AMC began to search for counsel immediately once it gained knowledge of the lawsuit. However, for various reasons it took six weeks to obtain representation. Because Cyran only speaks Polish, his pool of potential attorneys was limited. The first two Polish-speaking attorneys that Cyran attempted to retain were unable to assist AMC based on conflicts of interest. Cyran found a third attorney, one who was willing to take the case, on October 28, 2016. Once AMC acquired counsel, it took only one week for its attorney to make an appearance and to file a motion to vacate judgment. Therefore, AMC took quick action.
III. Meritorious Defense
As a meritorious defense, AMC contends that it did not enter into a contractual agreement with Coyote to transport the shipment. In response, Coyote raises two arguments. First, Coyote alleges that AMC did not provide “evidence of a meritorious defense” but merely provided statements “wishing and hoping” for a meritorious defense “with no reasonable basis.” Second, Coyote contends that AMC’s defense does not shield it from liability because AMC’s defense does not directly address any of the three enumerated issues in a Carmack suit.1 We address these two contentions separately in determining the sufficiency of AMC’s defense.
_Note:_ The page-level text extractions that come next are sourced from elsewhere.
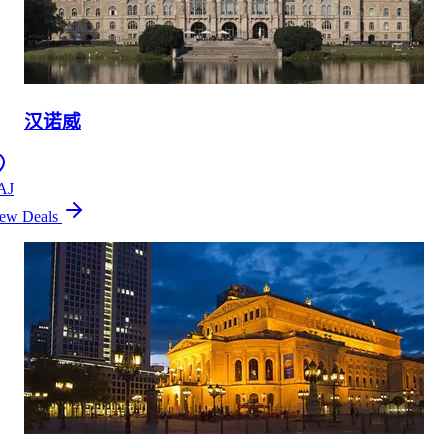
汉诺威
AJ
ew Deals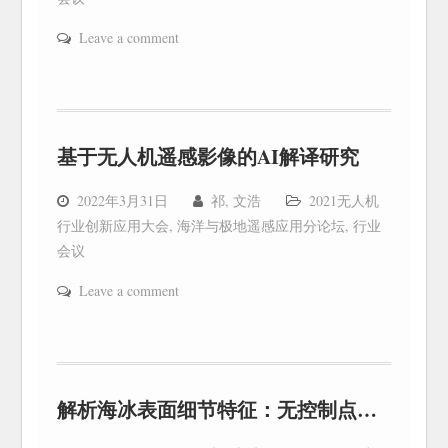
Leave a comment
基于无人机遥感影像的AI解译研究
2022年3月31日
祁, 文浩
2021无人机
行业创新应用大会
,
海洋与极地遥感应用分论坛
,
行业
会议
Leave a comment
解析海冰表面细节特征：无控制点无人机航测的精度评价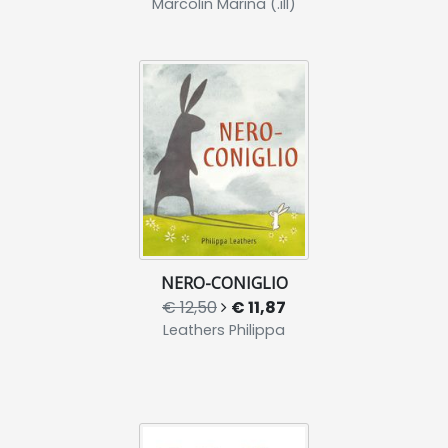
Marcolin Marina (.ill)
NERO-CONIGLIO
€ 12,50
€ 11,87
Leathers Philippa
First, Coyote correctly asserts that a party must provide evidence to support a meritorious defense. The evidence must develop a legal and a factual basis for a meritorious defense, beyond general statements. Cracco, 559 F.3d at 630. This basis requires a party to provide more than “bare legal conclusions” but “less than a definitive showing that the defense will prevail.” Parker v. Scheck Mech. Corp., 772 F.3d 502, 505 (7th Cir. 2014). Here, AMC alleges more than simple conclusory legal statements to bolster its meritorious defense.
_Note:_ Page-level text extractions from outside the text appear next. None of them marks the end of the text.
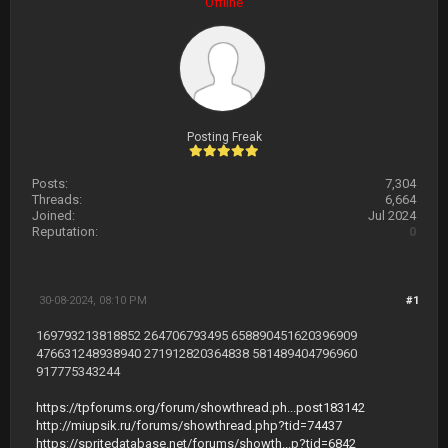
Offline
Posting Freak
Posts:
7,304
Threads:
6,664
Joined:
Jul 2024
Reputation:
0
30-08-2024, 08:10 PM
#1
169793213818852 264706793495 658890451620396909
476631248938940 271912820364838 581489404796960
917775343244
https://tpforums.org/forum/showthread.ph...post183142
http://miupsik.ru/forums/showthread.php?tid=74437
https://spritedatabase.net/forums/showth...p?tid=6842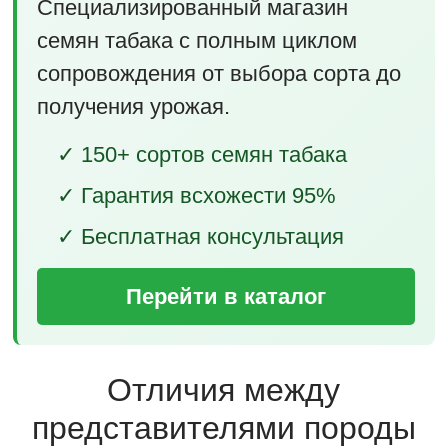
Специализированный магазин
семян табака с полным циклом
сопровождения от выбора сорта до
получения урожая.
✓ 150+ сортов семян табака
✓ Гарантия всхожести 95%
✓ Бесплатная консультация
Перейти в каталог
Отличия между
представителями породы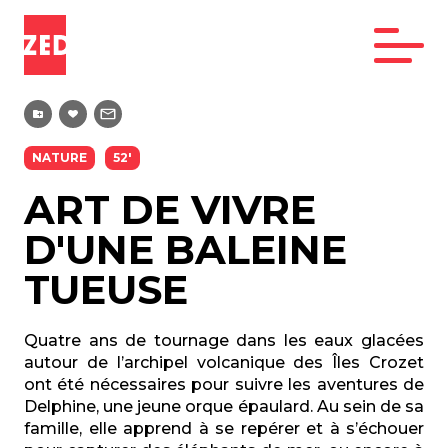
NATURE
52'
ART DE VIVRE
D'UNE BALEINE
TUEUSE
Quatre ans de tournage dans les eaux glacées
autour de l’archipel volcanique des Îles Crozet
ont été nécessaires pour suivre les aventures de
Delphine, une jeune orque épaulard. Au sein de sa
famille, elle apprend à se repérer et à s’échouer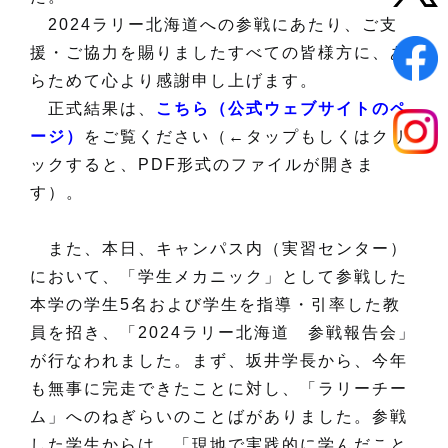
2024ラリー北海道への参戦にあたり、ご支
援・ご協力を賜りましたすべての皆様方に、あ
らためて心より感謝申し上げます。
正式結果は、
こちら（公式ウェブサイトのペ
ージ）
をご覧ください（←タップもしくはクリ
ックすると、PDF形式のファイルが開きま
す）。
また、本日、キャンパス内（実習センター）
において、「学生メカニック」として参戦した
本学の学生5名および学生を指導・引率した教
員を招き、「2024ラリー北海道 参戦報告会」
が行なわれました。まず、坂井学長から、今年
も無事に完走できたことに対し、「ラリーチー
ム」へのねぎらいのことばがありました。参戦
した学生からは、「現地で実践的に学んだこと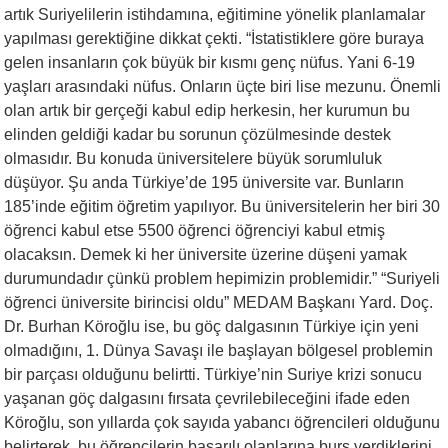
artık Suriyelilerin istihdamına, eğitimine yönelik planlamalar
yapılması gerektiğine dikkat çekti. “İstatistiklere göre buraya
gelen insanların çok büyük bir kısmı genç nüfus. Yani 6-19
yaşları arasındaki nüfus. Onların üçte biri lise mezunu. Önemli
olan artık bir gerçeği kabul edip herkesin, her kurumun bu
elinden geldiği kadar bu sorunun çözülmesinde destek
olmasıdır. Bu konuda üniversitelere büyük sorumluluk
düşüyor. Şu anda Türkiye’de 195 üniversite var. Bunların
185’inde eğitim öğretim yapılıyor. Bu üniversitelerin her biri 30
öğrenci kabul etse 5500 öğrenci öğrenciyi kabul etmiş
olacaksın. Demek ki her üniversite üzerine düşeni yamak
durumundadır çünkü problem hepimizin problemidir.” “Suriyeli
öğrenci üniversite birincisi oldu” MEDAM Başkanı Yard. Doç.
Dr. Burhan Köroğlu ise, bu göç dalgasının Türkiye için yeni
olmadığını, 1. Dünya Savaşı ile başlayan bölgesel problemin
bir parçası olduğunu belirtti. Türkiye’nin Suriye krizi sonucu
yaşanan göç dalgasını fırsata çevrilebileceğini ifade eden
Köroğlu, son yıllarda çok sayıda yabancı öğrencileri olduğunu
belirterek, bu öğrencilerin başarılı olanlarına burs verdiklerini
In support of its defense, AMC notes that although the Rate Confirmation2 provided by Coyote lists AMC, it lacks a signature by AMC. Additionally, AMC produces evidence that a different company altogether entered into the agreement with Coyote to transport the shipment. In Cyran’s supplemental affidavit, AMC alleges that Highway Xpress (“Highway”) offers similar services and maintains offices in the same building as AMC. AMC notes that the Bill of Lading for the shipment provided by Coyote lists Highway as the transporter. Furthermore, AMC provides a separate Bill of Lading for the same shipment. Here, “Highway” is crossed out as the transporter and “AMC Cargo” is handwritten in its place. Cyran alleges to have found this separate Bill of Lading in the common office space that Highway and AMC share. Moreover, Cyran’s supplemental affidavit contends that, after speaking with AMC’s drivers, he was unable to find anyone with whom Coyote had contracted to transport the shipment in question. These statements and documents provide the necessary evidentiary support to establish a meritorious defense.
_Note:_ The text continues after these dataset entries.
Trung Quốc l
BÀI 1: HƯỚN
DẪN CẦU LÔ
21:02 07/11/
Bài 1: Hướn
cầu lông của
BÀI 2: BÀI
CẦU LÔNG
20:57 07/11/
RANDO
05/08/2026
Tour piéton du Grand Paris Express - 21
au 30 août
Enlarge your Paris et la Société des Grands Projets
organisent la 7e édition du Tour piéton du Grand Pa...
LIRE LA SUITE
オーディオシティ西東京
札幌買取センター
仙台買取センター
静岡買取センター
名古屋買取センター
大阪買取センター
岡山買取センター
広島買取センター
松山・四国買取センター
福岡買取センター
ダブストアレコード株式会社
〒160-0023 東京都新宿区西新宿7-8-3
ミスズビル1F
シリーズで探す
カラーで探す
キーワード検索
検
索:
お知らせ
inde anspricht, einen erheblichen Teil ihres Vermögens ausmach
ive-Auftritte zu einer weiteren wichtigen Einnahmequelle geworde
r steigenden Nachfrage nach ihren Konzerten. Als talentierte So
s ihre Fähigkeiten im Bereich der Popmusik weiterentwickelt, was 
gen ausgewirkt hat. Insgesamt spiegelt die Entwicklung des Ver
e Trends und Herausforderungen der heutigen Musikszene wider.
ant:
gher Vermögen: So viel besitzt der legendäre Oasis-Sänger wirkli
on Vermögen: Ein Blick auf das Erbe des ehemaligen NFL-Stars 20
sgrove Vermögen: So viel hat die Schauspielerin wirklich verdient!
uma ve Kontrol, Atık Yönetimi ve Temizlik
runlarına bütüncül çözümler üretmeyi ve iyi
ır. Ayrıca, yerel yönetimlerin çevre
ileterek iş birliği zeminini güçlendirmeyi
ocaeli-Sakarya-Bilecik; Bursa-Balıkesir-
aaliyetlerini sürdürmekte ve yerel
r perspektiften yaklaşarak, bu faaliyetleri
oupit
*4 Finally, Coyote asserts that AMC’s defense does not directly address any of the three elements involved its Carmack suit. REI Transport, Inc. v. C.H. Robinson Worldwide, Inc., 519 F.3d 693, 697–98 (7th Cir. 2008). Here, AMC disputes the existence of any contract with Coyote relating to the shipment, or that a shipment even took place. Moreover, AMC has given a legal and a factual basis for its meritorious defense, beyond general statements. Cracco, 559 F.3d at 630. At this legal juncture, AMC has satisfied the allegations pertaining to shipment. Therefore, AMC has a meritorious defense.
For the aforementioned reasons, AMC’s motion to vacate is granted. AMC has thirty days to answer or otherwise respond to the Complaint. It is so ordered.
Slip Copy, 2017 WL 1862642
To hold a carrier liable under 49 U.S.C. § 14706 the plaintiff must show that: (i) the goods were in good condition when given to the shipper; (ii) the goods were damaged when delivered (or were not delivered); and (iii) the amount of damages.
A rate confirmation is a document that is given to a carrier by a freight broker that lists all the pertinent information related to the load being transported.